"Müssen unbedingt etwas tun": Deutschland vor hartem Lockdown
Von Karl Oberascher
Die deutsche Bild-Zeitung will es schon seit gestern Abend wissen. "Regierung plant Knallhart-Lockdown nach Weihnachten", titelte die Online-Ausgabe des größten deutschen Boulevardblattes da: Ab dem 27. Dezember soll "alles dicht gemacht werden".
Besonders Bundeskanzlerin Angela Merkel soll den deutlich härteren Maßnahmen das Wort reden.
Kommt also wirklich der "harte Lockdown", wie man ihn in Österreich bereits kennt? Rückendeckung bekam Merkel heute jedenfalls gleich von mehreren Seiten.
Experten-Aufruf mit Drosten
Insgesamt 28 namhafte Wissenschaftler forderten in einem dramatischen Appell einen neuerlichen harten Lockdown. Experten der Leopoldina sowie Christian Drosten und RKI-Chef Lothar Wieler wollen bereits ab 14. Dezember die Schulpflicht aufheben und ab Weihnachten "bis mindestens 10. Januar 2021 in Deutschland das öffentliche Leben weitgehend" ruhend stellen, schreibt der Spiegel.Die Forscher würden „im schlimmsten Falle mit 50.000 Neuinfektionen täglich ab Ende Januar“ rechnen, wenn es bei den von der Politik geplanten Lockerungen zu Weihnachten und Silvester und dem derzeitigen Kontaktniveau bleibt. Ein Wert, den man in Österreich – pro Kopf gerechnet – längst erreicht hat.
"Es ist schon so, dass wir jetzt unbedingt etwas tun müssen", sagte der Charité-Wissenschaftler Drosten auf NDR-Info.
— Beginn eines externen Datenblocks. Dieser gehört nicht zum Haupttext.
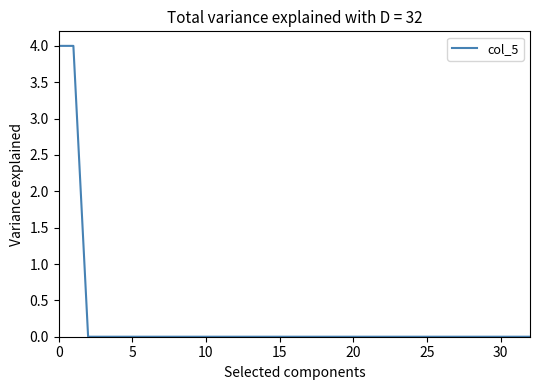

What is the maximum value shown in the chart?

4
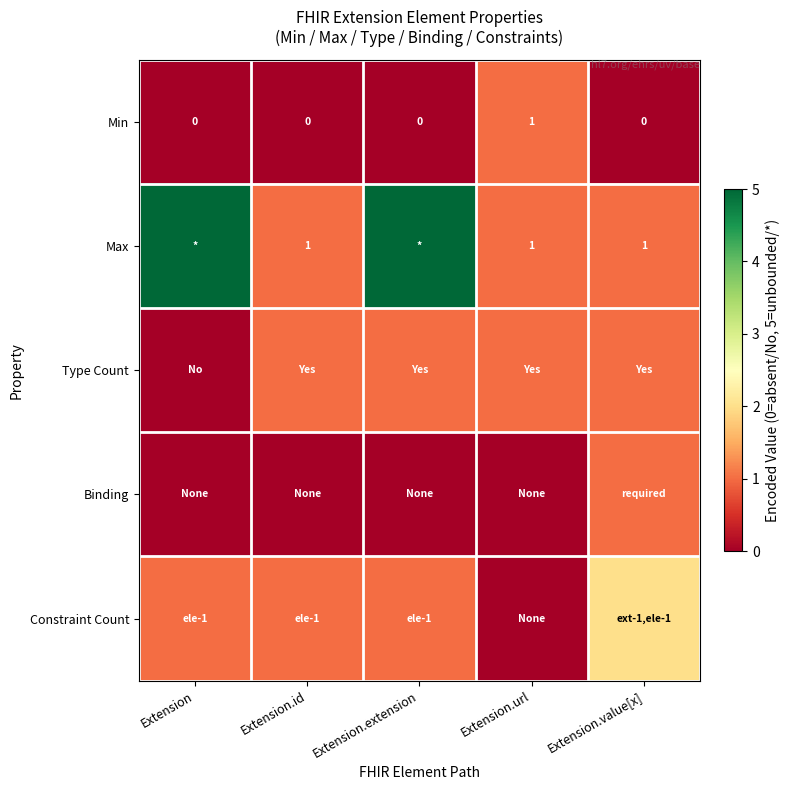

The Max series shows 1 at Extension.value[x]. True or false?

True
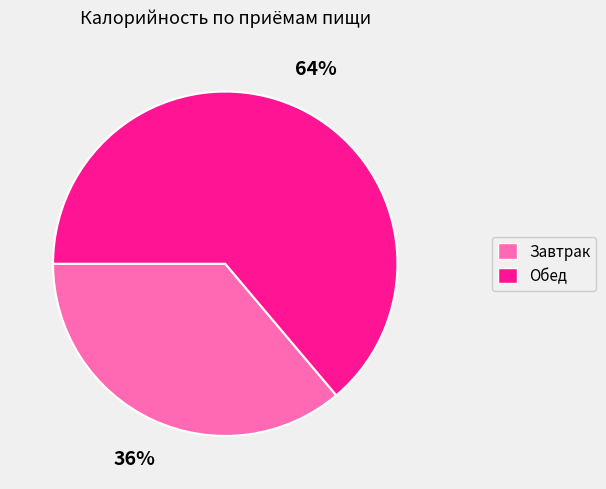

Which has a higher value, Обед or Завтрак?

Обед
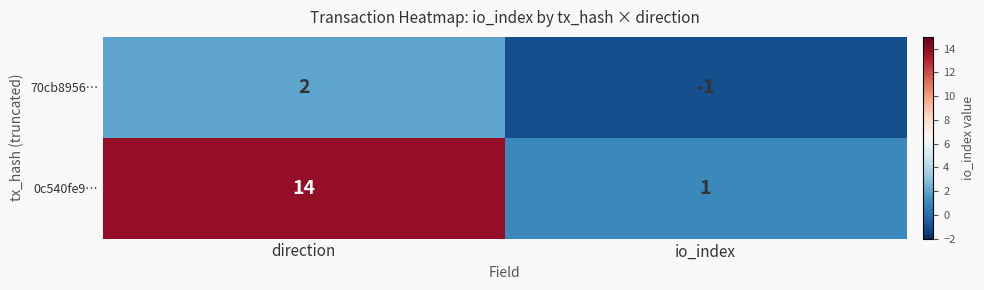

Reading left to right, list all the values displayed in this chart.

70cb8956…: 2	-1
0c540fe9…: 14	1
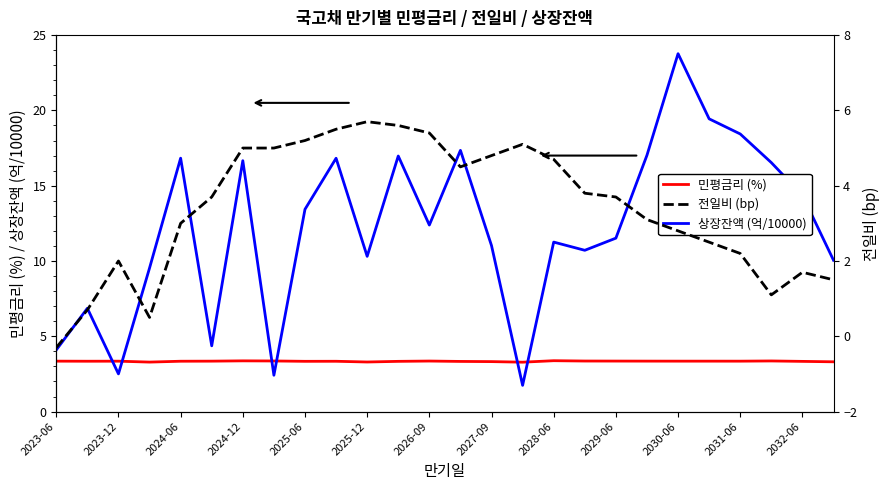

Count the 민평금리 (%) values in the range 3 to 4.

26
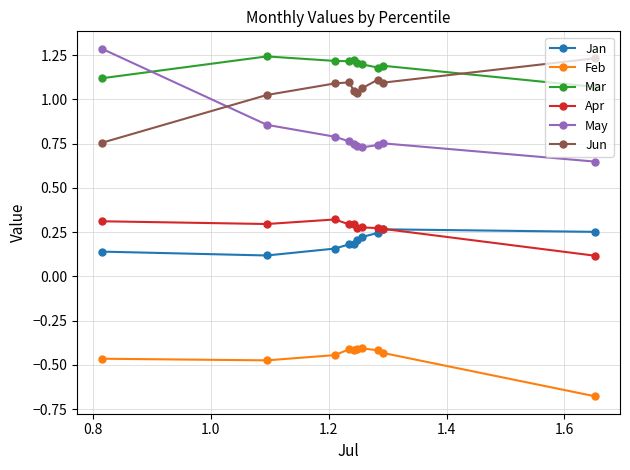

Count the Apr values in the range 0 to 1.

10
Werde jetzt nicht nachreguliert, drohe "Ende Januar und über den gesamten Februar hinaus" ein Lockdown mit massiven Folgen für die Wirtschaft.
Handel in Bayern nach Weihnachten zu
Auch einige Bundesländer preschten am Dienstag vor: In Sachsen gibt es bereits ab kommendem Montag einen harten Lockdown, Bayerns Ministerpräsident Markus Söder kündigte am Dienstag an, dass der Handel in seinem Bundesland nach den Weihnachtsfeiertagen nicht öffnen könne.
In Deutschland gelten seit Anfang November Bestimmungen, die man in Österreich schon vom sogenannten "Lockdown light“ kennt: Die Maskenpflicht wurde ausgeweitet, Kontaktbeschränkungen eingeführt, Schulen und der Handel blieben aber geöffnet. Über die Feiertage soll man sich mit bis zu zehn Personen treffen können.
Dem ausgegebenen Ziel, die Zahl der Neuinfektionen damit auf unter 50 pro 100 000 Einwohnern über sieben Tage zu bringen, ist man seitdem einerseits zwar nicht näher gekommen - aktuell unterschreitet kein Bundesland die Marke – andererseits sind auch die Fallzahlen wie man sie in Österreich kennt, noch lange nicht erreicht.
Aktuell liegt die 14-Tages-Inzidenz bei 304,8 Fällen pro 100.000 Einwohner. In Österreich ist sie – trotz eindeutig sinkender Tendenz – noch immer fast doppelt so hoch. Sie liegt aktuell bei 599,5 Fällen (siehe Grafik oben). Sieht man sich die Neuinfektions-Zahlen der jüngeren Vergangenheit an, so ist in Österreich, das frisch aus dem Lockdown kommt, inzwischen ein ähnliches Niveau wie in Deutschland festzustellen. 23.318 Neuinfektionen gab es von Montag auf Dienstag in Deutschland, in Österreich waren es 2.377.
Entsprechend umstritten soll Merkels Plan laut der Deutschen Presse Agentur in einigen Bundesländern auch sein. Vor allem im rot regierten Berlin und Thüringen mit dem "Linken"-Ministerpräsidenten Bodo Ramelow soll Merkel auf Granit beißen.
Während die Regierungen in Bayern, im Saarland und in Baden-Württemberg wie Merkel auf eine rasche zusätzliche Besprechung der Ministerpräsidenten drängten, bezweifelten die Regierungschefs aus Berlin, Bremen, Niedersachsen und Thüringen, ob schon das nötig sei. Ramelow sagte der Frankfurter Allgemeinen Zeitung: "Wir haben in der Ministerpräsidentenkonferenz Regelungen bis zum 10. Januar 2021 festgelegt". Jeder wisse, was zu tun sei.